Problem requirements: Copy everything from the line containing "船舶待闸、过闸时，禁止下列行为：" down to the end of the material, swapping each "船舶" for "船只" and keeping everything else unchanged.

┄┄┄┄┄┄┄┄┄┄

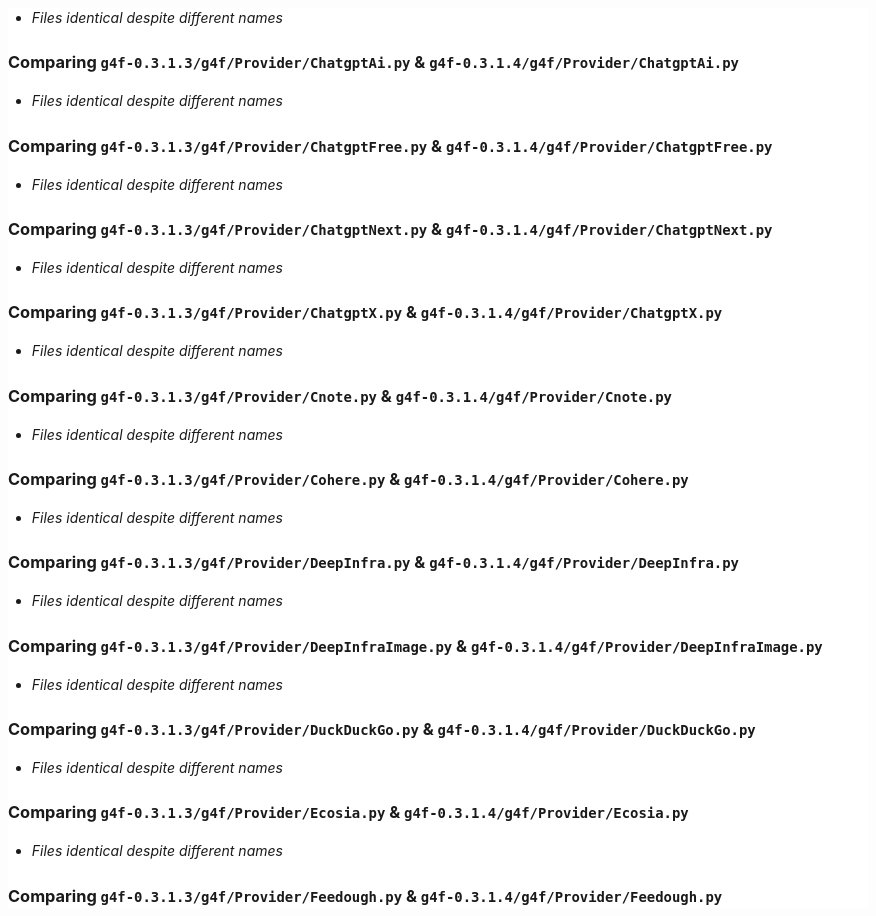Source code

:  * *Files identical despite different names*

### Comparing `g4f-0.3.1.3/g4f/Provider/ChatgptAi.py` & `g4f-0.3.1.4/g4f/Provider/ChatgptAi.py`

 * *Files identical despite different names*

### Comparing `g4f-0.3.1.3/g4f/Provider/ChatgptFree.py` & `g4f-0.3.1.4/g4f/Provider/ChatgptFree.py`

 * *Files identical despite different names*

### Comparing `g4f-0.3.1.3/g4f/Provider/ChatgptNext.py` & `g4f-0.3.1.4/g4f/Provider/ChatgptNext.py`

 * *Files identical despite different names*

### Comparing `g4f-0.3.1.3/g4f/Provider/ChatgptX.py` & `g4f-0.3.1.4/g4f/Provider/ChatgptX.py`

 * *Files identical despite different names*

### Comparing `g4f-0.3.1.3/g4f/Provider/Cnote.py` & `g4f-0.3.1.4/g4f/Provider/Cnote.py`

 * *Files identical despite different names*

### Comparing `g4f-0.3.1.3/g4f/Provider/Cohere.py` & `g4f-0.3.1.4/g4f/Provider/Cohere.py`

 * *Files identical despite different names*

### Comparing `g4f-0.3.1.3/g4f/Provider/DeepInfra.py` & `g4f-0.3.1.4/g4f/Provider/DeepInfra.py`

 * *Files identical despite different names*

### Comparing `g4f-0.3.1.3/g4f/Provider/DeepInfraImage.py` & `g4f-0.3.1.4/g4f/Provider/DeepInfraImage.py`

 * *Files identical despite different names*

### Comparing `g4f-0.3.1.3/g4f/Provider/DuckDuckGo.py` & `g4f-0.3.1.4/g4f/Provider/DuckDuckGo.py`

 * *Files identical despite different names*

### Comparing `g4f-0.3.1.3/g4f/Provider/Ecosia.py` & `g4f-0.3.1.4/g4f/Provider/Ecosia.py`

 * *Files identical despite different names*

### Comparing `g4f-0.3.1.3/g4f/Provider/Feedough.py` & `g4f-0.3.1.4/g4f/Provider/Feedough.py`
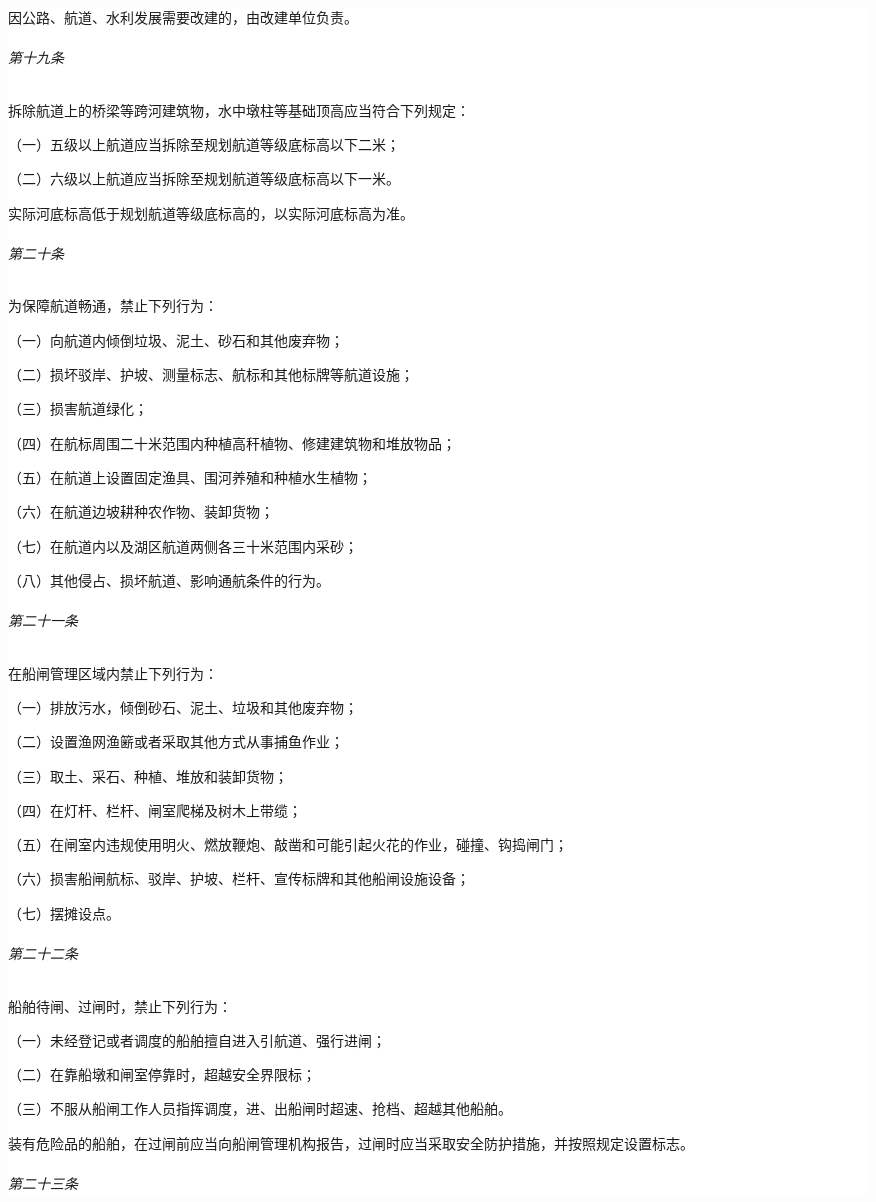 因公路、航道、水利发展需要改建的，由改建单位负责。

###### 第十九条

拆除航道上的桥梁等跨河建筑物，水中墩柱等基础顶高应当符合下列规定：

（一）五级以上航道应当拆除至规划航道等级底标高以下二米；

（二）六级以上航道应当拆除至规划航道等级底标高以下一米。

实际河底标高低于规划航道等级底标高的，以实际河底标高为准。

###### 第二十条

为保障航道畅通，禁止下列行为：

（一）向航道内倾倒垃圾、泥土、砂石和其他废弃物；

（二）损坏驳岸、护坡、测量标志、航标和其他标牌等航道设施；

（三）损害航道绿化；

（四）在航标周围二十米范围内种植高秆植物、修建建筑物和堆放物品；

（五）在航道上设置固定渔具、围河养殖和种植水生植物；

（六）在航道边坡耕种农作物、装卸货物；

（七）在航道内以及湖区航道两侧各三十米范围内采砂；

（八）其他侵占、损坏航道、影响通航条件的行为。

###### 第二十一条

在船闸管理区域内禁止下列行为：

（一）排放污水，倾倒砂石、泥土、垃圾和其他废弃物；

（二）设置渔网渔簖或者采取其他方式从事捕鱼作业；

（三）取土、采石、种植、堆放和装卸货物；

（四）在灯杆、栏杆、闸室爬梯及树木上带缆；

（五）在闸室内违规使用明火、燃放鞭炮、敲凿和可能引起火花的作业，碰撞、钩捣闸门；

（六）损害船闸航标、驳岸、护坡、栏杆、宣传标牌和其他船闸设施设备；

（七）摆摊设点。

###### 第二十二条

船舶待闸、过闸时，禁止下列行为：

（一）未经登记或者调度的船舶擅自进入引航道、强行进闸；

（二）在靠船墩和闸室停靠时，超越安全界限标；

（三）不服从船闸工作人员指挥调度，进、出船闸时超速、抢档、超越其他船舶。

装有危险品的船舶，在过闸前应当向船闸管理机构报告，过闸时应当采取安全防护措施，并按照规定设置标志。

###### 第二十三条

┄┄┄┄┄┄┄┄┄┄

Solution to this problem:
船只待闸、过闸时，禁止下列行为：

（一）未经登记或者调度的船只擅自进入引航道、强行进闸；

（二）在靠船墩和闸室停靠时，超越安全界限标；

（三）不服从船闸工作人员指挥调度，进、出船闸时超速、抢档、超越其他船只。

装有危险品的船只，在过闸前应当向船闸管理机构报告，过闸时应当采取安全防护措施，并按照规定设置标志。

###### 第二十三条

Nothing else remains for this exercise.